Magnolia

Latin:  Magnolia officinalis (many others)

Family:  Magnoliaceae

Parts Used:  Bark, root bark, fruit, flowers

Taste/Energetics:  Bitter, warming, drying

Properties:   Anti-inflammatory, antispasmodic, circulatory stimulant, analgesic, diaphoretic, nootropic

Actions: When we are talking about magnolia, we are really talking about over 200 species of flowering trees.  There are a number of them that have a long history of medicinal use in Chinese and Japanese medicine.  Magnolia is less known in the West but there is increasing attention paid to it due to its great medicinal effects.  Magnolia is an aromatic bitter herb that is anti-inflammatory and stimulates circulation and helps reduce “stuck” pain such as arthritis and menstrual cramps.

Magnolia has two main constituents known as honokiol and magnolol that researchers have found to be useful for cancer prevention, reducing tension and anxiety and improving our adaptation to stress via the endocrine system.    Honokiol has been compared to valium as an anxiolytic and appeared to be far stronger in effect.  There is some evidence that these constituents also help to prevent the progression of alzheimer’s disease by encouraging the production of neuroprotective agents.  Magnolia bark has also been traditionally used for conditions such as asthma that are due to stress and inflammation in the respiratory system.

——————————

## Check your understanding
• 1. Answer these questions from the magnolia profile:
(a) Which parts of the plant are used?
(b) How many species of flowering trees does the term magnolia cover?
(c) What drug has honokiol been compared to as an anxiolytic?
• 2. Please decide whether each statement agrees with the magnolia profile, and support each yes or no with the deciding words quoted from it:
(a) Magnolia is described as a cooling herb.
(b) Several magnolia species have a long history of medicinal use in Chinese and Japanese medicine.
(c) Magnolia bark has traditionally been used for asthma.
• 3. Extend the magnolia profile with a few more sentences that pick up after its final sentence.
The listing that comes next is separate material, unrelated to the magnolia profile.

——————————

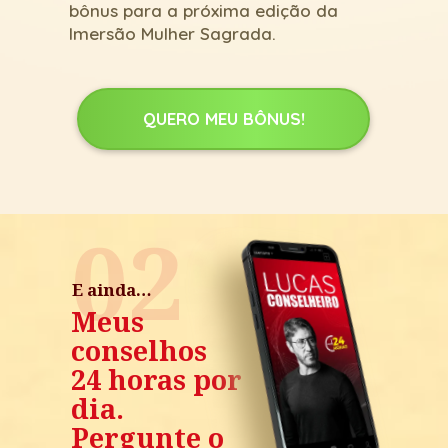
bônus para a próxima edição da 
Imersão Mulher Sagrada.
QUERO MEU BÔNUS!
02
E ainda…
Meus 
conselhos
24 horas por 
dia. 
Pergunte o 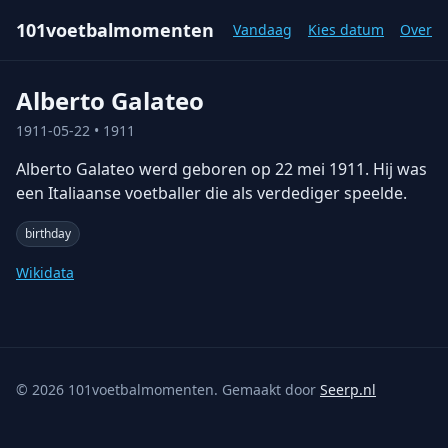
101voetbalmomenten
Vandaag
Kies datum
Over
Alberto Galateo
1911-05-22
• 1911
Alberto Galateo werd geboren op 22 mei 1911. Hij was
een Italiaanse voetballer die als verdediger speelde.
birthday
Wikidata
©
2026
101voetbalmomenten. Gemaakt door
Seerp.nl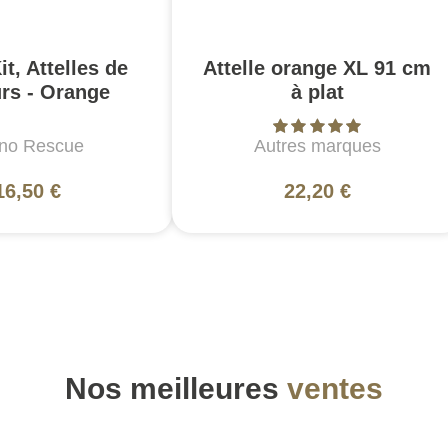
it, Attelles de
Attelle orange XL 91 cm
rs - Orange
à plat
no Rescue
Autres marques
16,50 €
22,20 €
Nos meilleures
ventes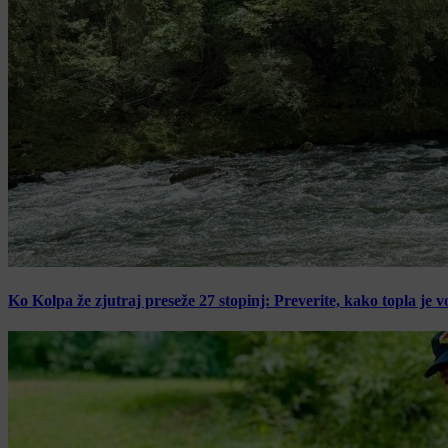
Ko Kolpa že zjutraj preseže 27 stopinj: Preverite, kako topla je v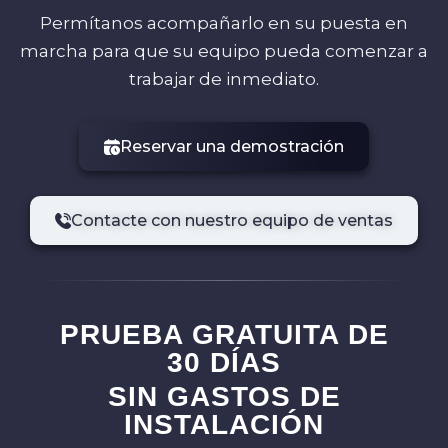
Permítanos acompañarlo en su puesta en
marcha para que su equipo pueda comenzar a
trabajar de inmediato.
Reservar una demostración
Contacte con nuestro equipo de ventas
PRUEBA GRATUITA DE
30 DÍAS
SIN GASTOS DE
INSTALACIÓN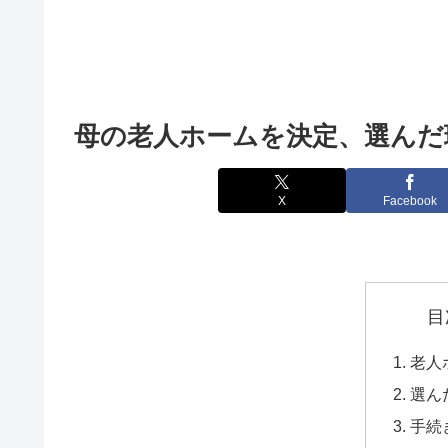
母の老人ホームを決定、選んだ
X
Facebook
目
老人
選ん
手続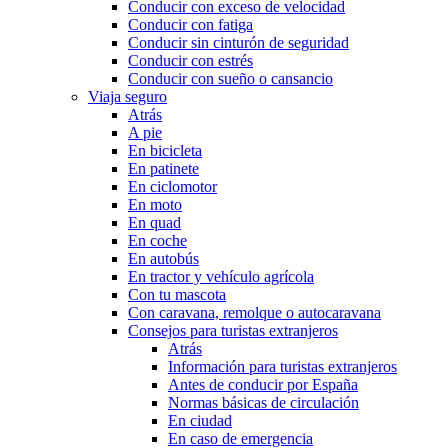
Conducir con exceso de velocidad
Conducir con fatiga
Conducir sin cinturón de seguridad
Conducir con estrés
Conducir con sueño o cansancio
Viaja seguro
Atrás
A pie
En bicicleta
En patinete
En ciclomotor
En moto
En quad
En coche
En autobús
En tractor y vehículo agrícola
Con tu mascota
Con caravana, remolque o autocaravana
Consejos para turistas extranjeros
Atrás
Información para turistas extranjeros
Antes de conducir por España
Normas básicas de circulación
En ciudad
En caso de emergencia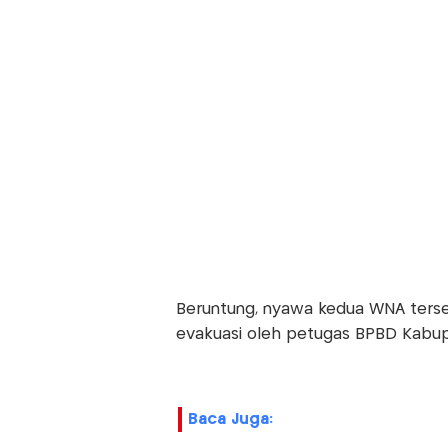
Beruntung, nyawa kedua WNA terseb
evakuasi oleh petugas BPBD Kabup
Baca Juga: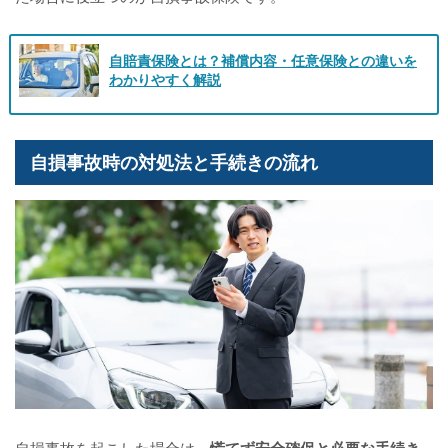
自賠責保険とは？補償内容・任意保険との違いを
わかりやすく解説
自損事故時の対処法と手続きの流れ
自損事故を起こした場合は、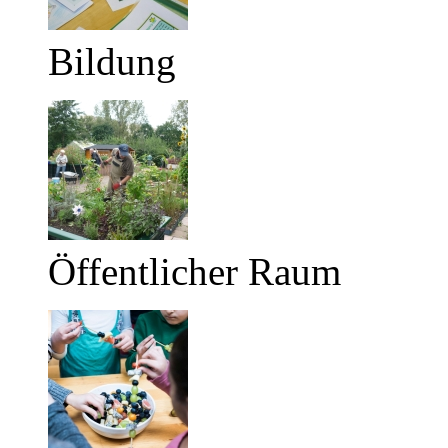
Bildung
Öffentlicher Raum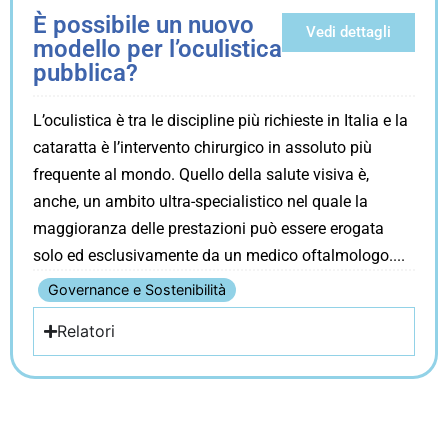
È possibile un nuovo
Vedi dettagli
modello per l’oculistica
pubblica?
L’oculistica è tra le discipline più richieste in Italia e la
cataratta è l’intervento chirurgico in assoluto più
frequente al mondo. Quello della salute visiva è,
anche, un ambito ultra-specialistico nel quale la
maggioranza delle prestazioni può essere erogata
solo ed esclusivamente da un medico oftalmologo.
Governance e Sostenibilità
Relatori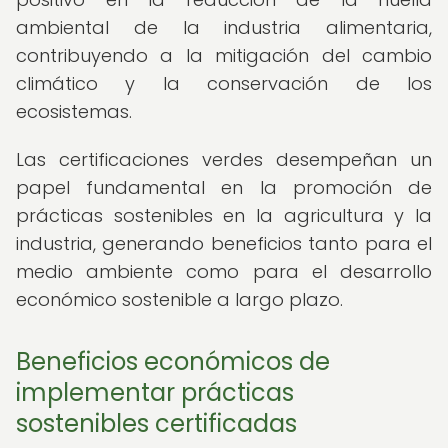
ambiental de la industria alimentaria,
contribuyendo a la mitigación del cambio
climático y la conservación de los
ecosistemas.
Las certificaciones verdes desempeñan un
papel fundamental en la promoción de
prácticas sostenibles en la agricultura y la
industria, generando beneficios tanto para el
medio ambiente como para el desarrollo
económico sostenible a largo plazo.
Beneficios económicos de
implementar prácticas
sostenibles certificadas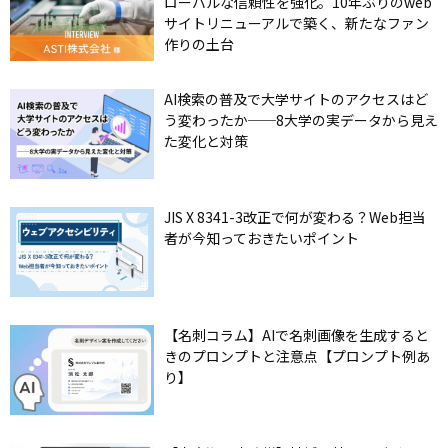
ローバルな信頼性を強化。10年ぶりのweb
サイトリニューアルで築く、新たなファン
作りの土台
AI検索の普及で大学サイトのアクセスはど
う変わったか──8大学の実データから見え
た変化と対策
JIS X 8341-3改正で何が変わる？Web担当
者が今知っておきたいポイント
【名刺コラム】AIで名刺画像を生成すると
きのプロンプトと注意点【プロンプト例あ
り】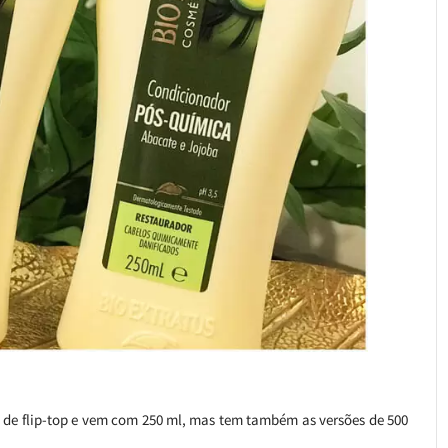
 de flip-top e vem com 250 ml, mas tem também as versões de 500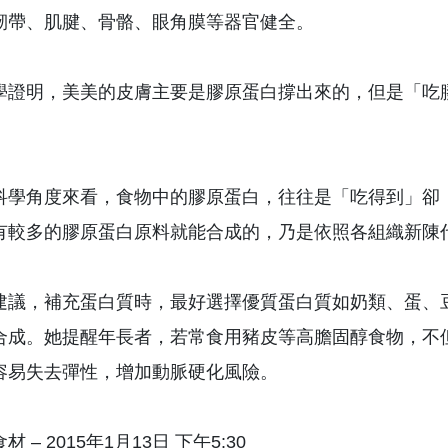
韌帶、肌腱、骨骼、眼角膜等器官健全。
學證明，美美的皮膚主要是膠原蛋白撐出來的，但是「吃
科學角度來看，食物中的膠原蛋白，往往是「吃得到」卻
有較多的膠原蛋白原料就能合成的，乃是依照各組織新陳
建議，補充蛋白質時，最好選擇優質蛋白質如奶類、蛋、
合成。她提醒年長者，若常食用豬皮等高膽固醇食物，不
容易失去彈性，增加動脈硬化風險。
 – 2015年1月13日 下午5:30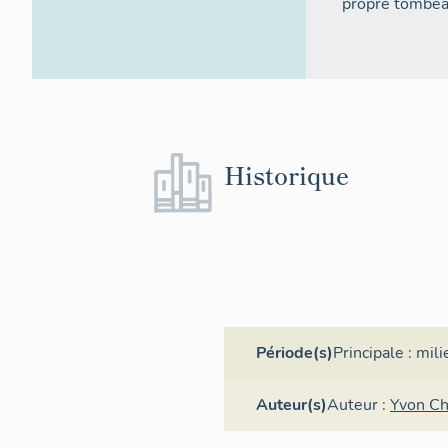
propre tombeau
Historique
Période(s)
Principale :
mili
Auteur(s)
Auteur :
Yvon Ch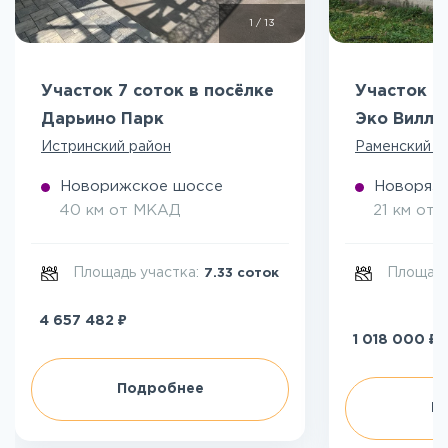
1
/
13
Участок 7 соток в посёлке
Участок 5
Дарьино Парк
Эко Вилл
Истринский район
Раменский р
Новорижское шоссе
Новоряза
40 км от МКАД
21 км от
Площадь участка:
Площадь
7.33 соток
₽
4 657 482
₽
1 018 000
Подробнее
П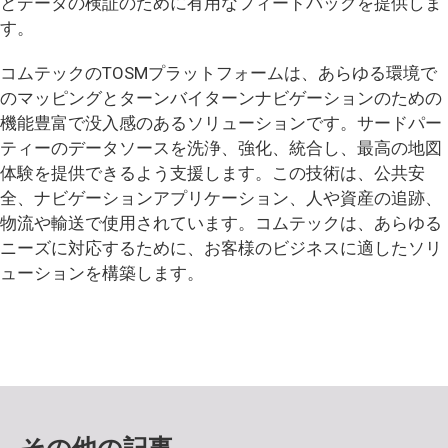
とデータの検証のために有用なフィードバックを提供しま
す。
コムテックのTOSMプラットフォームは、あらゆる環境で
のマッピングとターンバイターンナビゲーションのための
機能豊富で没入感のあるソリューションです。サードパー
ティーのデータソースを洗浄、強化、統合し、最高の地図
体験を提供できるよう支援します。この技術は、公共安
全、ナビゲーションアプリケーション、人や資産の追跡、
物流や輸送で使用されています。コムテックは、あらゆる
ニーズに対応するために、お客様のビジネスに適したソリ
ューションを構築します。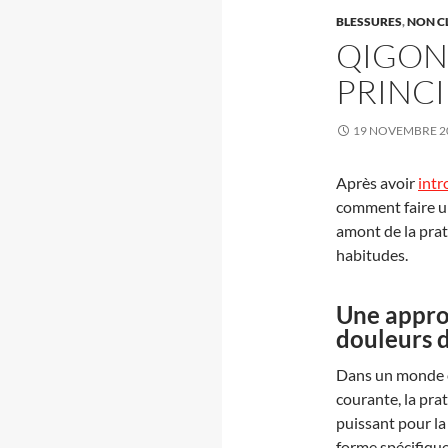
BLESSURES
,
NON C
QIGONG
PRINCI
19 NOVEMBRE 2
Après avoir
intr
comment faire 
amont de la pra
habitudes.
Une appro
douleurs 
Dans un monde o
courante, la prat
puissant pour la
forme spécifique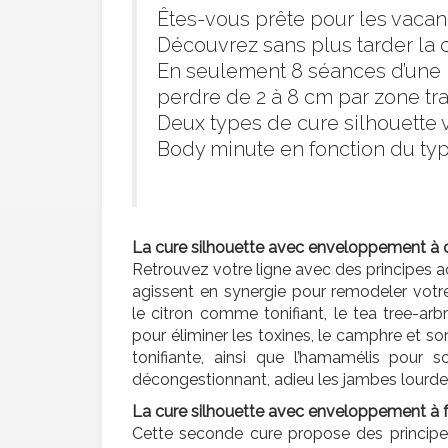
Êtes-vous prête pour les vaca
Découvrez sans plus tarder la c
En seulement 8 séances d’une 
perdre de 2 à 8 cm par zone tra
Deux types de cure silhouette 
Body minute en fonction du typ
La cure silhouette avec enveloppement à
Retrouvez votre ligne avec des principes ac
agissent en synergie pour remodeler votr
le citron comme tonifiant, le tea tree-arb
pour éliminer les toxines, le camphre et so
tonifiante, ainsi que l’hamamélis pour s
décongestionnant, adieu les jambes lourde
La cure silhouette avec enveloppement à f
Cette seconde cure propose des principes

——————————

## Expected outputs
• 1.
(a) Bark, root bark, fruit, and flowers.
(b) Over 200 species.
(c) Valium.

• 2.
(a) No: "Bitter, warming, drying"
(b) Yes: "There are a number of them that have a long history of medicinal use in Chinese and Japanese medicine."
(c) Yes: "Magnolia bark has also been traditionally used for conditions such as asthma that are due to stress and inflammation in the respiratory system."

• 3.
Dosage:   Often taken as a powder 250 – 500 mg to 2 x/day.  Traditionally in Asia the 3-9 grams of the bark is decocted for one day dose.  This is definitely an herb that can be toxic in high doses so one must be careful.

Contraindications:  Avoid if pregnant, breast feeding, avoid for small children, elderly, those with respiratory conditions.  Avoid taking with painkillers, sedatives.  May cause vertigo in some.